Entrées de données:
__________
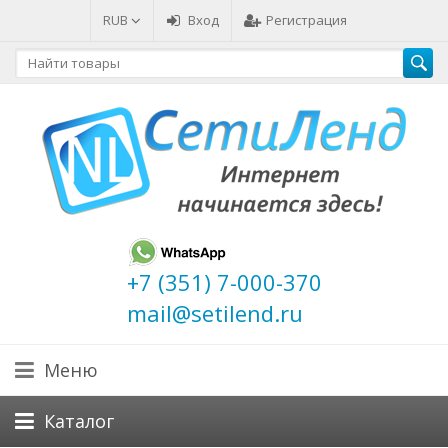
RUB
Вход
Регистрация
+7 (351) 7-000-370
mail@setilend.ru
Меню
Каталог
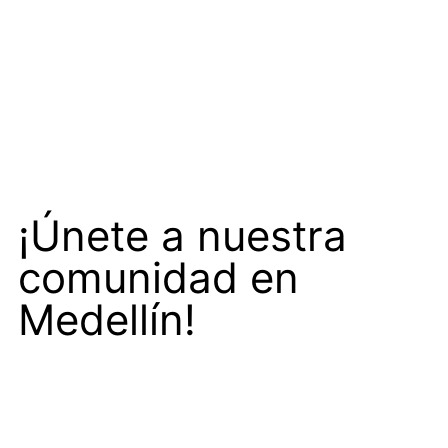
¡Únete a nuestra
comunidad en
Medellín!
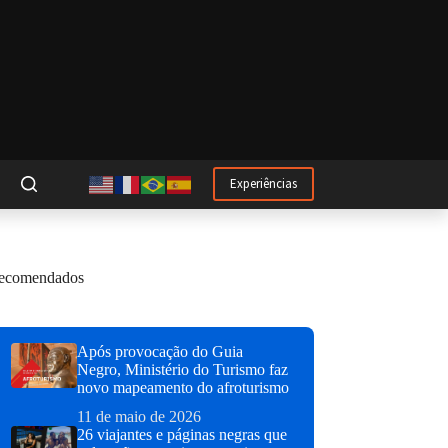
Experiências
ecomendados
Após provocação do Guia
Negro, Ministério do Turismo faz
novo mapeamento do afroturismo
11 de maio de 2026
26 viajantes e páginas negras que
__________
# Détails de l'exercice
Présentez les lignes de texte de l'ensemble des enregistrements sous forme de liste JSON de chaînes, à raison d'une chaîne par ligne et sans les lignes vides. Excluez les images de la réponse.

# Résultat de la tâche
[
  "RUB",
  "Вход",
  "Регистрация",
  "+7 (351) 7-000-370",
  "mail@setilend.ru",
  "Меню",
  "Каталог",
  "¡Únete a nuestra",
  "comunidad en",
  "Medellín!",
  "Experiências",
  "ecomendados",
  "Após provocação do Guia",
  "Negro, Ministério do Turismo faz",
  "novo mapeamento do afroturismo",
  "11 de maio de 2026",
  "26 viajantes e páginas negras que"
]